■ **TASK TO COMPLETE**:
Could you set down exactly the lines in the records below between the line holding "neck: (354, 253)" and the line holding "left back paw: (580, 466)", inclusive?

■ **Images with pose keypoints**:
______

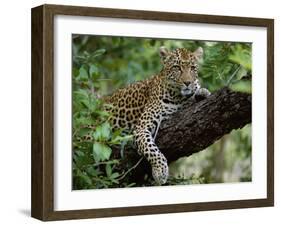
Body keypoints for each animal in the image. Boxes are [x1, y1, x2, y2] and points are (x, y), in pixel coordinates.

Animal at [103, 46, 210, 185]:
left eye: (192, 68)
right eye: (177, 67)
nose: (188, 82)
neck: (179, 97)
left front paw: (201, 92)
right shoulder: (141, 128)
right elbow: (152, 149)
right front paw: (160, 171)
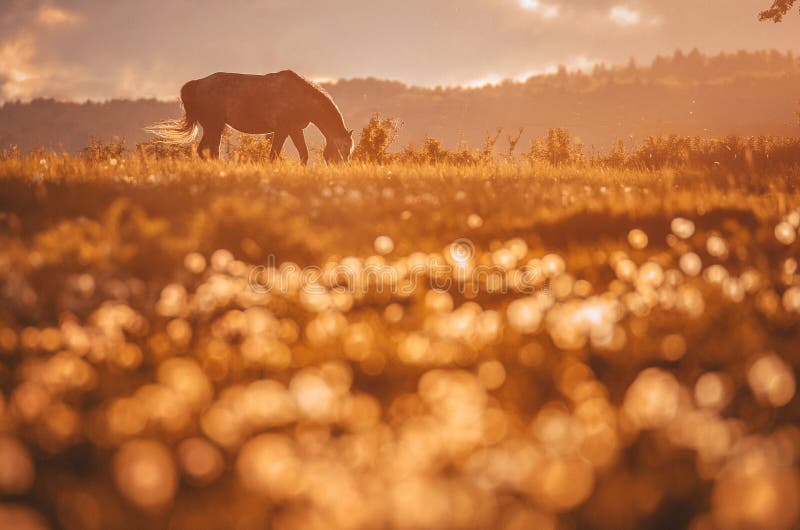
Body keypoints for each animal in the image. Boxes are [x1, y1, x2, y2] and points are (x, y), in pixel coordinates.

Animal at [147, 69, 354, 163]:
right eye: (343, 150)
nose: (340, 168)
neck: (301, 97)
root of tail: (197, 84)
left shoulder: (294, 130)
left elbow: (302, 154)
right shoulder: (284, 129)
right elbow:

______

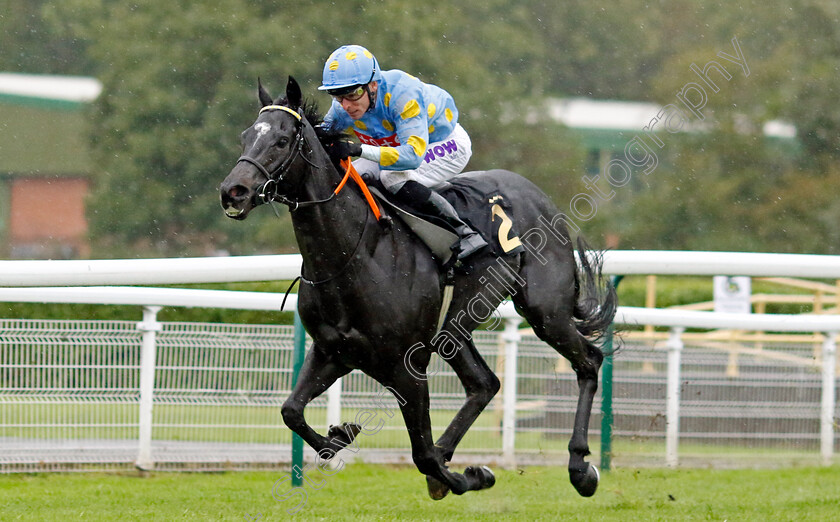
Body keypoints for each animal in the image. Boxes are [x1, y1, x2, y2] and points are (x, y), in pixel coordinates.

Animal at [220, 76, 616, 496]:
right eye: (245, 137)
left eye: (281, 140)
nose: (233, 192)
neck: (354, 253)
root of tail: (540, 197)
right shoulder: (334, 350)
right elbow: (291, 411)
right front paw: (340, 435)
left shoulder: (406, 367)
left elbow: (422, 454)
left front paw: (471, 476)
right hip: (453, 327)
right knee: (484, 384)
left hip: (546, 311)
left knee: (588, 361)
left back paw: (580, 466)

______

■ **OUTPUT**:
neck: (354, 253)
root of tail: (540, 197)
right shoulder: (334, 350)
right elbow: (291, 411)
right front paw: (340, 435)
left shoulder: (406, 367)
left elbow: (422, 454)
left front paw: (471, 476)
right hip: (453, 327)
right knee: (484, 384)
left hip: (546, 311)
left knee: (588, 361)
left back paw: (580, 466)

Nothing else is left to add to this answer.